By Malcolm Dutchman-Smith
In the course of the present century the name of Eddie McCarthy has become synonymous with the River Thurso so much so that, deservedly, he has been described regularly as “Mr Thurso”. During the last century, together with his grandfather David Sinclair and his cousin David Sutherland, all of whom occupied the post of “River Superintendent”, he was one of the most significant persons in the history of the river and can justifiably claim much of the credit for making it the outstanding salmon river it is today.
However, one has to look back to the 19th Century to find the person who was fundamentally responsible for establishing the river as a sport fishery and implementing the structure in which it has been fish to the present day. That person is nothing like as well-known as some the many other historical giants of the game fishing world who tended to concentrate their attention on the larger “classic” salmon rivers of the United Kingdom but certainly his contribution was equally impressive particularly as he was not born into wealth, title or privilege but was from a comparatively humble background and through his own skills, acumen and hard work changed the Thurso from what was a solely a commercial fishery into a one in which sports fishing came to play a major part that thereafter continued to develop until, ultimately, from 2006 it become exclusively a sports fishery.

*Records shown:*
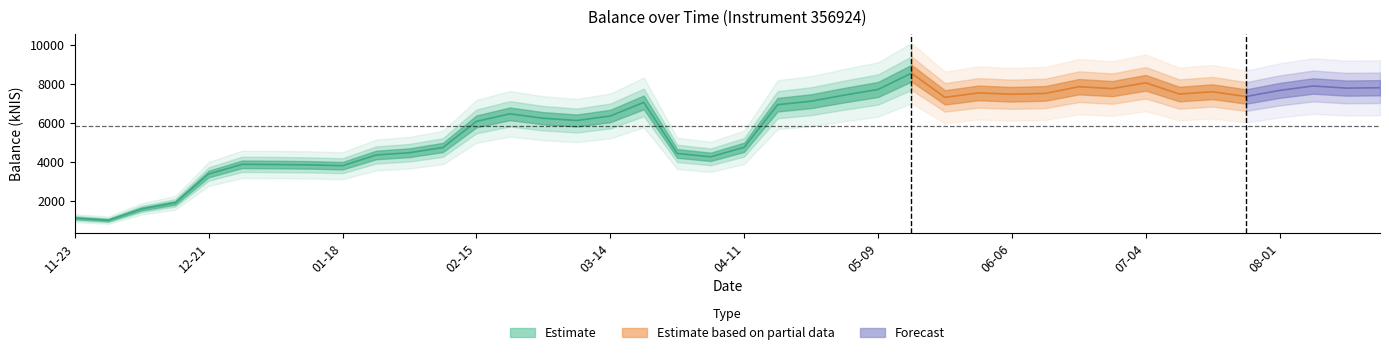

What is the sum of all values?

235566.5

---

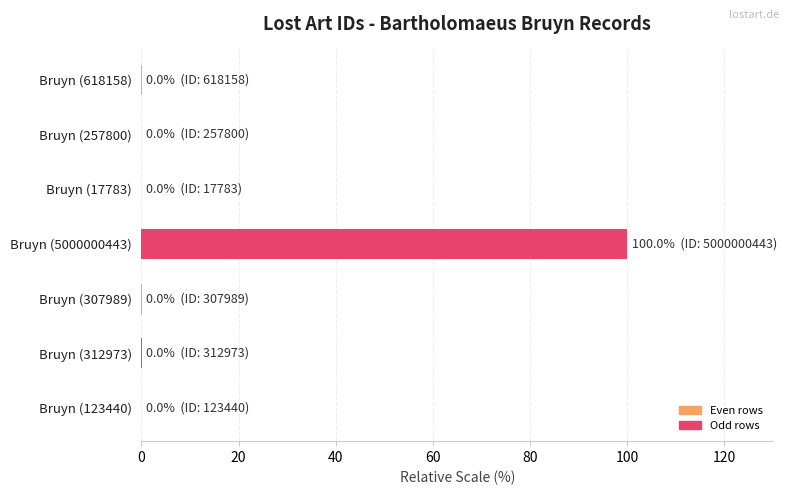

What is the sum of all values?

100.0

*Exercises:*
A: In the passage on the River Thurso, what post did Eddie McCarthy, his grandfather David Sinclair, and his cousin David Sutherland all hold?
B: Summarize the passage on the River Thurso in two sentences.
C: From the passage on the River Thurso, copy everything from "However, one has" down to "a sports fishery.".

*Task responses:*
A: River Superintendent.

B: Eddie McCarthy, often called "Mr Thurso," is credited with much of the work that made the River Thurso the outstanding salmon river it is today, as were his grandfather David Sinclair and his cousin David Sutherland, who also held the post of River Superintendent. The person who first established the river as a sport fishery lived in the 19th century and came from a comparatively humble background, and he turned a solely commercial fishery into one where sports fishing played a major part, a shift that led to the river becoming exclusively a sports fishery from 2006.

C:
However, one has to look back to the 19th Century to find the person who was fundamentally responsible for establishing the river as a sport fishery and implementing the structure in which it has been fish to the present day. That person is nothing like as well-known as some the many other historical giants of the game fishing world who tended to concentrate their attention on the larger “classic” salmon rivers of the United Kingdom but certainly his contribution was equally impressive particularly as he was not born into wealth, title or privilege but was from a comparatively humble background and through his own skills, acumen and hard work changed the Thurso from what was a solely a commercial fishery into a one in which sports fishing came to play a major part that thereafter continued to develop until, ultimately, from 2006 it become exclusively a sports fishery.